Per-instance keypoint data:

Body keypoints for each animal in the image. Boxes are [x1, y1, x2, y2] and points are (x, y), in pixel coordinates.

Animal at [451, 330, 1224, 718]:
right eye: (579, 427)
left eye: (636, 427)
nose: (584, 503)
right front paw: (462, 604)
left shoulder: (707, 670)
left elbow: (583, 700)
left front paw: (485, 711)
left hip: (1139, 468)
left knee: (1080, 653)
==
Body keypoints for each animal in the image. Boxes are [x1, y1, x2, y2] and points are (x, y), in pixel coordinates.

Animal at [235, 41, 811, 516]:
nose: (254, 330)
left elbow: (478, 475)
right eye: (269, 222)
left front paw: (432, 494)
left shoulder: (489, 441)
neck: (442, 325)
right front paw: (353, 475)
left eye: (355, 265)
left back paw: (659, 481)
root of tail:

# Work item
Scan the entries above for the line containing "right eye: (579, 427)", and copy it and all lines after it exactly, down to and including the line containing "left knee: (1080, 653)".

# The completed task
right eye: (579, 427)
left eye: (636, 427)
nose: (584, 503)
right front paw: (462, 604)
left shoulder: (707, 670)
left elbow: (583, 700)
left front paw: (485, 711)
left hip: (1139, 468)
left knee: (1080, 653)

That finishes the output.